Transcribe the text of every one of the entries below line for line, without changing anything, and leave the pictures out of your answer.

[Stored items]
------------
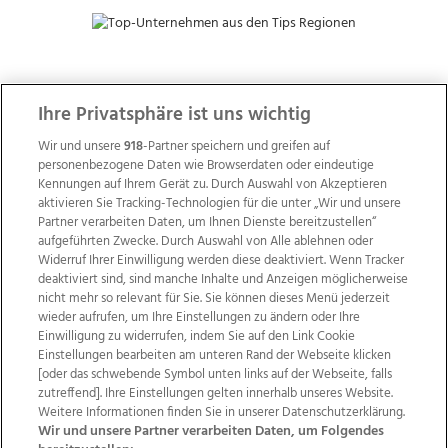
ZUR NACHRICHTENÜBERSICHT
Ihre Privatsphäre ist uns wichtig
Wir und unsere
918
-Partner speichern und greifen auf
personenbezogene Daten wie Browserdaten oder eindeutige
Kennungen auf Ihrem Gerät zu. Durch Auswahl von Akzeptieren
aktivieren Sie Tracking-Technologien für die unter „Wir und unsere
Partner verarbeiten Daten, um Ihnen Dienste bereitzustellen“
aufgeführten Zwecke. Durch Auswahl von Alle ablehnen oder
Widerruf Ihrer Einwilligung werden diese deaktiviert. Wenn Tracker
deaktiviert sind, sind manche Inhalte und Anzeigen möglicherweise
nicht mehr so relevant für Sie. Sie können dieses Menü jederzeit
wieder aufrufen, um Ihre Einstellungen zu ändern oder Ihre
Einwilligung zu widerrufen, indem Sie auf den Link Cookie
Einstellungen bearbeiten am unteren Rand der Webseite klicken
Wir über uns
Mediadaten
Kontakt
Jobs
[oder das schwebende Symbol unten links auf der Webseite, falls
Datenschutz
Impressum
AGB Anzeigekunden
zutreffend]. Ihre Einstellungen gelten innerhalb unseres Website.
Weitere Informationen finden Sie in unserer Datenschutzerklärung.
AGB Website
Ehrenkodex
Politische Werbung
Wir und unsere Partner verarbeiten Daten, um Folgendes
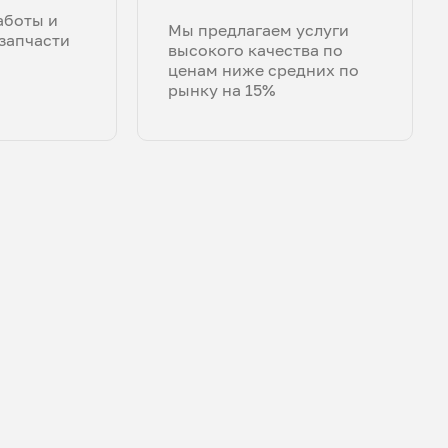
аботы и
Мы предлагаем услуги
запчасти
высокого качества по
ценам ниже средних по
рынку на 15%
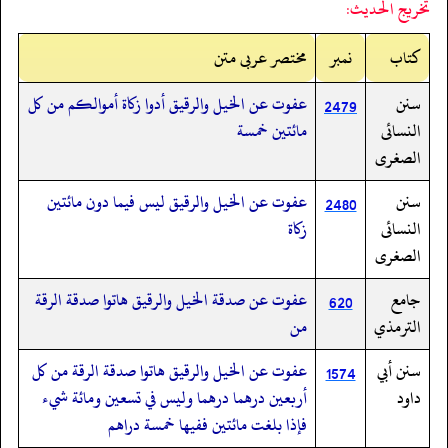
تخريج الحديث:
کتاب
نمبر
مختصر عربی متن
سنن
عفوت عن الخيل والرقيق أدوا زكاة أموالكم من كل
2479
النسائى
مائتين خمسة
الصغرى
سنن
عفوت عن الخيل والرقيق ليس فيما دون مائتين
2480
النسائى
زكاة
الصغرى
جامع
عفوت عن صدقة الخيل والرقيق هاتوا صدقة الرقة
620
الترمذي
من
سنن أبي
عفوت عن الخيل والرقيق هاتوا صدقة الرقة من كل
1574
داود
أربعين درهما درهما وليس في تسعين ومائة شيء
فإذا بلغت مائتين ففيها خمسة دراهم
------------
Response below
ZUR NACHRICHTENÜBERSICHT
Ihre Privatsphäre ist uns wichtig
Wir und unsere
918
-Partner speichern und greifen auf
personenbezogene Daten wie Browserdaten oder eindeutige
Kennungen auf Ihrem Gerät zu. Durch Auswahl von Akzeptieren
aktivieren Sie Tracking-Technologien für die unter „Wir und unsere
Partner verarbeiten Daten, um Ihnen Dienste bereitzustellen“
aufgeführten Zwecke. Durch Auswahl von Alle ablehnen oder
Widerruf Ihrer Einwilligung werden diese deaktiviert. Wenn Tracker
deaktiviert sind, sind manche Inhalte und Anzeigen möglicherweise
nicht mehr so relevant für Sie. Sie können dieses Menü jederzeit
wieder aufrufen, um Ihre Einstellungen zu ändern oder Ihre
Einwilligung zu widerrufen, indem Sie auf den Link Cookie
Einstellungen bearbeiten am unteren Rand der Webseite klicken
Wir über uns
Mediadaten
Kontakt
Jobs
[oder das schwebende Symbol unten links auf der Webseite, falls
Datenschutz
Impressum
AGB Anzeigekunden
zutreffend]. Ihre Einstellungen gelten innerhalb unseres Website.
Weitere Informationen finden Sie in unserer Datenschutzerklärung.
AGB Website
Ehrenkodex
Politische Werbung
Wir und unsere Partner verarbeiten Daten, um Folgendes
аботы и
Мы предлагаем услуги
запчасти
высокого качества по
ценам ниже средних по
рынку на 15%
تخريج الحديث:
کتاب
نمبر
مختصر عربی متن
سنن
عفوت عن الخيل والرقيق أدوا زكاة أموالكم من كل
2479
النسائى
مائتين خمسة
الصغرى
سنن
عفوت عن الخيل والرقيق ليس فيما دون مائتين
2480
النسائى
زكاة
الصغرى
جامع
عفوت عن صدقة الخيل والرقيق هاتوا صدقة الرقة
620
الترمذي
من
سنن أبي
عفوت عن الخيل والرقيق هاتوا صدقة الرقة من كل
1574
داود
أربعين درهما درهما وليس في تسعين ومائة شيء
فإذا بلغت مائتين ففيها خمسة دراهم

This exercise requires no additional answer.